The stacking tryptophan of galactose oxidase: a second-coordination sphere residue that has profound effects on tyrosyl radical behavior and enzyme catalysis.

The function of the stacking tryptophan, W290, a second-coordination sphere residue in galactose oxidase, has been investigated via steady-state kinetics measurements, absorption, CD and EPR spectroscopy, and X-ray crystallography of the W290F, W290G, and W290H variants. Enzymatic turnover is significantly slower in the W290 variants. The Km for D-galactose for W290H is similar to that of the wild type, whereas the Km is greatly elevated in W290G and W290F, suggesting a role for W290 in substrate binding and/or positioning via the NH group of the indole ring. Hydrogen bonding between W290 and azide in the wild type-azide crystal structure are consistent with this function. W290 modulates the properties and reactivity of the redox-active tyrosine radical; the Y272 tyrosyl radicals in both the W290G and W290H variants have elevated redox potentials and are highly unstable compared to the radical in W290F, which has properties similar to those of the wild-type tyrosyl radical. W290 restricts the accessibility of the Y272 radical site to solvent. Crystal structures show that Y272 is significantly more solvent exposed in the W290G variant but that W290F limits solvent access comparable to the wild-type indole side chain. Spectroscopic studies indicate that the Cu(II) ground states in the semireduced W290 variants are very similar to that of the wild-type protein. In addition, the electronic structures of W290X-azide complexes are also closely similar to the wild-type electronic structure. Azide binding and azide-mediated proton uptake by Y495 are perturbed in the variants, indicating that tryptophan also modulates the function of the catalytic base (Y495) in the wild-type enzyme. Thus, W290 plays multiple critical roles in enzyme catalysis, affecting substrate binding, the tyrosyl radical redox potential and stability, and the axial tyrosine function.

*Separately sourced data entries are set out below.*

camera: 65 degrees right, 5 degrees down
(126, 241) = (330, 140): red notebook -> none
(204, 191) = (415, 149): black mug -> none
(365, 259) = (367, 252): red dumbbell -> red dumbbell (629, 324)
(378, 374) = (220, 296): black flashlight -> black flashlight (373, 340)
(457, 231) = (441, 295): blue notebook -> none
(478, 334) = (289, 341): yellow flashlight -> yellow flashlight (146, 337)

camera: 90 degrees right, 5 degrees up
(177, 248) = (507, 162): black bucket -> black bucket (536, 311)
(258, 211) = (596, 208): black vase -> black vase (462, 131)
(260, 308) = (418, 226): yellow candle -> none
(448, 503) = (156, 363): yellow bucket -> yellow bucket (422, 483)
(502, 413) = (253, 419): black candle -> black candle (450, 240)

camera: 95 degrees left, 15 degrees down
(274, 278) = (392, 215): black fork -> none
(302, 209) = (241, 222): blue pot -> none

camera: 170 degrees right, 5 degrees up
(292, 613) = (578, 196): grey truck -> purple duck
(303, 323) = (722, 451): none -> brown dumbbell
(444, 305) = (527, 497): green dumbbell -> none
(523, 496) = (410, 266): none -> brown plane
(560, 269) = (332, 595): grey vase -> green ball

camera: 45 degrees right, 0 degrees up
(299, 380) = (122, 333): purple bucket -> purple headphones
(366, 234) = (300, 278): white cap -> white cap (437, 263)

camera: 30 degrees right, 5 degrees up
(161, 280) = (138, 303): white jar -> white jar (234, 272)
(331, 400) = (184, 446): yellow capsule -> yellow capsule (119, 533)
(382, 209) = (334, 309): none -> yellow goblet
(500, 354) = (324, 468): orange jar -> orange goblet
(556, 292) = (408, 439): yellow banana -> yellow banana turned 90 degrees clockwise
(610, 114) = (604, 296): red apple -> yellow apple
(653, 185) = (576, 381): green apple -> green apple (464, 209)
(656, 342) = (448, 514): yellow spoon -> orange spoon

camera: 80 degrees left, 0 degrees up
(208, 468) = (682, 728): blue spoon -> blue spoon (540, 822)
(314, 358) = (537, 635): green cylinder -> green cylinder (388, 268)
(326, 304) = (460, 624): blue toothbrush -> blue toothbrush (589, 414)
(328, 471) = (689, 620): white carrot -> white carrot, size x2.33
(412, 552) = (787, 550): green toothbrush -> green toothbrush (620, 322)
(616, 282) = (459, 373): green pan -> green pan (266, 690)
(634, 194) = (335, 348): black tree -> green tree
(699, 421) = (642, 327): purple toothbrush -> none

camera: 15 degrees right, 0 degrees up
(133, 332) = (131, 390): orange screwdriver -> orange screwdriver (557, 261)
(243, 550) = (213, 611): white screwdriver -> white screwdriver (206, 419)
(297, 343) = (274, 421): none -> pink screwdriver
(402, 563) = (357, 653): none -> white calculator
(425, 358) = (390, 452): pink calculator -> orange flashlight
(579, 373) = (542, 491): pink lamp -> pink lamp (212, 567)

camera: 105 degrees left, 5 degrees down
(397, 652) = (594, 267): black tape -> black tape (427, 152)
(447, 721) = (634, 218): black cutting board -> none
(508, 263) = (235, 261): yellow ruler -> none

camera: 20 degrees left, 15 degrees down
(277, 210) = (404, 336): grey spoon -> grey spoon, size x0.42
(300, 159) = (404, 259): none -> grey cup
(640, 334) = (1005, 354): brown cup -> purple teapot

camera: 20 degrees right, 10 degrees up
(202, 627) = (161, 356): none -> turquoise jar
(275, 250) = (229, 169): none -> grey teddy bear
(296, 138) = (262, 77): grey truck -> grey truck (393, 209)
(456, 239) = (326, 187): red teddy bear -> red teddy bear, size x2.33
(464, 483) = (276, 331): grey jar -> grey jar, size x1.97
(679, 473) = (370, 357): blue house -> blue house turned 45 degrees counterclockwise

Enhanced fructose oxidase activity in a galactose oxidase variant.

Galactose oxidase (GO; EC 1.1.3.9) catalyses the oxidation of a wide range of primary alcohols including mono-, oligo- and polysaccharides. High-resolution structures have been determined for GO, but no structural information is available for the enzyme with bound substrate or inhibitor. Previously, computer-aided docking experiments have been used to develop a plausible model for interactions between GO and the D-galactose substrate. Residues implicated in such interactions include Arg330, Gln406, Phe464, Phe194 and Trp290. In the present study we describe an improved expression system for recombinant GO in the methylotrophic yeast Pichia pastoris. We use this system to express variant proteins mutated at Arg330 and Phe464 to explore the substrate binding model. We also demonstrate that the Arg330 variants display greater fructose oxidase activity than does wild-type GO.